Я вынул из кармана конверт и стал долго разглядывать две фотокарточки. Где-то она сейчас? Сидит ли, как и я, одиноко в кафе? На эту мысль меня натолкнули слова, что произнес ее муж: «Установить связи…» Встречи на улице, в метро в часы пик… В такое время нужно приковываться друг к другу наручниками. Какая связь может противостоять тому потоку, что стремится разлучить вас? Безымянная контора, где работает временно нанятая машинистка? Квартира на первом этаже дома в Нейи, белые стены которой вызывают в памяти фразу «элитное жилье» и где не останется и следа от тебя? Две фотографии, одна в фас, другая в профиль… И что, вот с этим требуется «установить связи»?
Был один человек, который мог мне помочь в этом деле, — Берноль. Я не видел его с того времени, когда работал у Блемана. Нет, однажды все-таки видел — года три тому назад. Я собирался спуститься в метро и шел через паперть собора Парижской Богоматери. Из дверей «Отель-Дье» вышел какой-то оборванец, и мы столкнулись лицом к лицу. На нем был рваный плащ, штаны, которые едва достигали его щиколоток, и сандалии на босу ногу. Он был плохо выбрит, а черные волосы касались плеч. Но все ж я его узнал. Берноль. Я пошел за ним следом, надеясь поговорить. Однако он двигался очень быстро. Затем вошел в двери префектуры. Мгновение я колебался. Бежать за ним вдогонку было уже поздно. Тогда я решил подождать его на улице. В конце концов, мы вместе росли…
Он появился в тех же дверях в синем пальто, фланелевых брюках и черных ботинках со шнурками. Нет, это был уже другой человек — мне показалось, что он смутился, когда я подошел поближе. От щетины на его щеках не осталось и следа.
Потом мы шли по набережной и молчали. И только за столиком в «Солей д’Ор» он открылся. Он все еще работал на следствие, о нет, ничего такого — осведомитель, крот. Чтобы получать информацию, он играет бродяг, голоштанников. Явки на улицах, на барахолках, площадь Пигаль, вокзалы и даже Латинский квартал. Он грустно улыбнулся. Живет в студии, шестнадцатый район.
Он дал мне номер своего телефона. О прошлом мы не говорили. Свою сумку он поставил рядом на скамью — то-то бы удивился, угадай я, что в ней лежит: старый плащ, короткие портки да пара сандалий.
Вернувшись из Нейи, я тотчас же позвонил ему.

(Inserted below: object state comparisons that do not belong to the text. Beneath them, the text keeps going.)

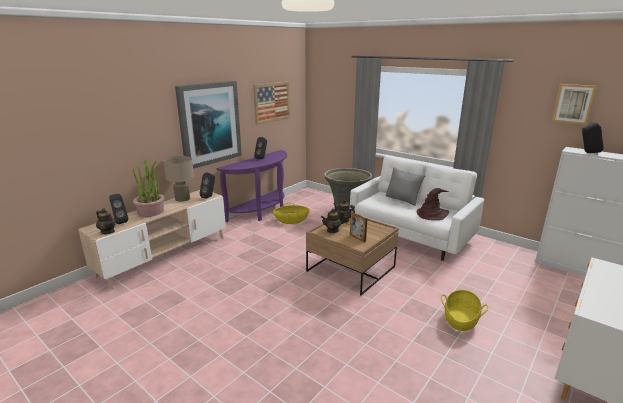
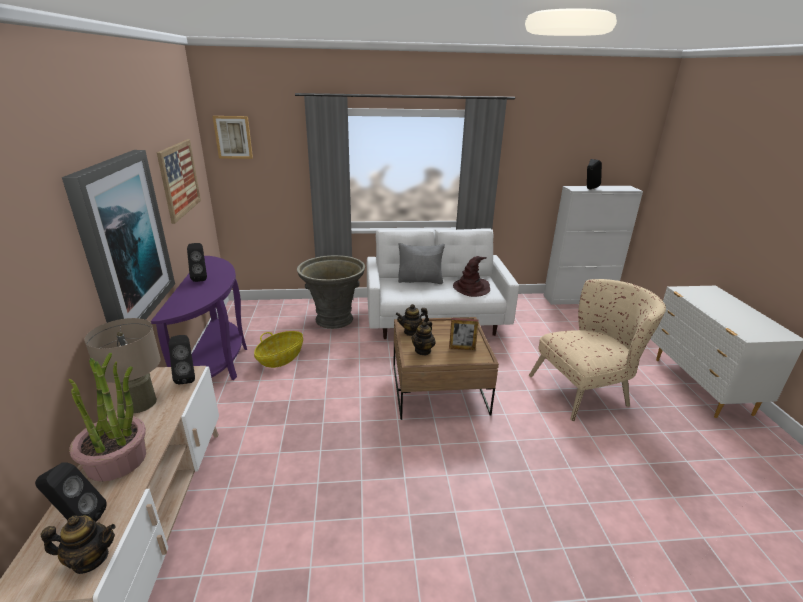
camera: 45 degrees left, 5 degrees up
(460, 319) = (586, 389): basket -> beige armchair
(573, 104) = (565, 142): picture -> picture (233, 137)

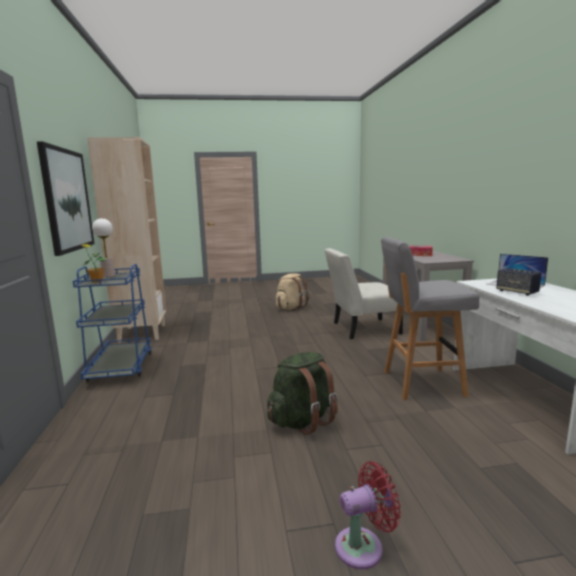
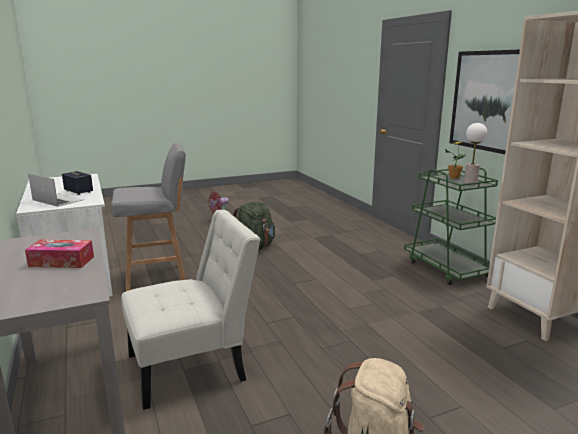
camera: 165 degrees right, 5 degrees up
(121, 367) = (447, 268): blue cart -> green cart

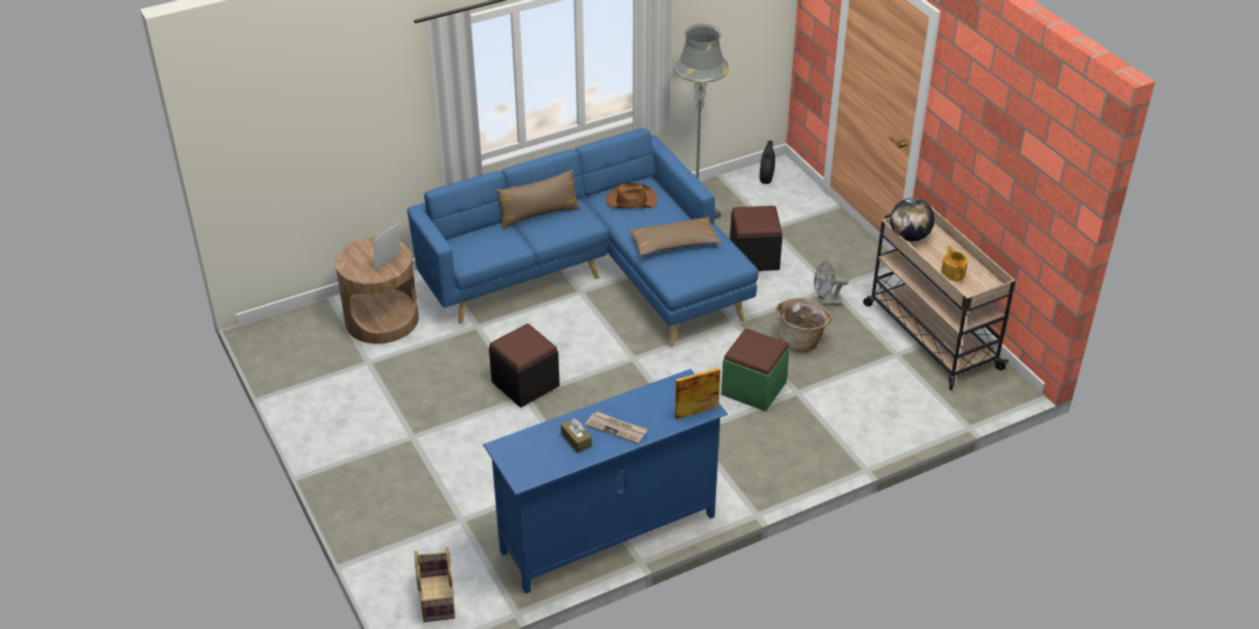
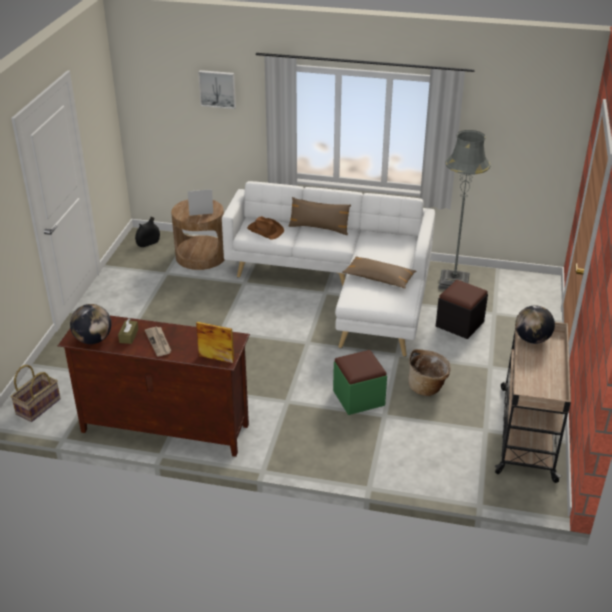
camera: 40 degrees right, 5 degrees down
(355, 84) = (217, 88): none -> picture
(525, 384) = (229, 325): black ottoman -> none
(545, 465) = (93, 340): none -> globe
(597, 278) = (344, 290): blue sofa -> white sofa
(608, 534) = (164, 428): blue tv stand -> brown tv stand
(630, 200) = (384, 243): brown hat -> brown hat (265, 230)
(766, 176) = (530, 282): black vase -> black vase (148, 243)
(826, 302) = (475, 373): grey fan -> none
(953, 273) = (534, 377): teapot -> none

После той встречи я иногда обращался к нему за кой-какими сведениями. Теперь попросил его уточнить информацию о Жаклин Деланк, в замужестве Шуро. Ничего особенного о ней сообщать ему не стал, просто назвал дату рождения и бракосочетания с неким Жан-Пьером Шуро, проживающим по адресу: авеню Бретвиль, дом 11, Нейи, компаньон Занетаччи. Он записал.
— Это все?
Голос его звучал разочарованно.
— И, конечно же, на них ничего нет, как я полагаю, — добавил он презрительно.
Ничего… Я попытался представить себе спальню Шуро в Нейи, спальню, куда я должен был заглянуть, будучи профессионалом своего дела. Вечно пустая комната и кровать, на которой ничего не осталось, кроме матраса.
Следующие несколько недель Шуро звонил мне много раз. Всегда в семь вечера. Бесцветный голос. Может быть, именно в этот час, сидя в своей квартире, он нуждался в собеседнике. Я советовал ему вооружиться терпением. Впечатление у меня было такое, что он уже не верил ни во что и мало-помалу начал смиряться с потерей жены.
Потом я получил письмо от Берноля.
Дорогой Кэслей.
Ничего. Ни на Шуро, ни на Деланк.
Но случай — великая вещь в нашем деле. Утомительная работа по учету в картотеках комиссариатов Девятого и Восемнадцатого районов, которой я ранее занимался, позволила найти кое-что для вас.
Пару раз я наткнулся на запись «Жаклин Деланк, 15 лет». Первый раз семь лет назад — в картотеке комиссариата квартала Сен-Жорж. А потом через несколько месяцев, в комиссариате Гран-Карьер.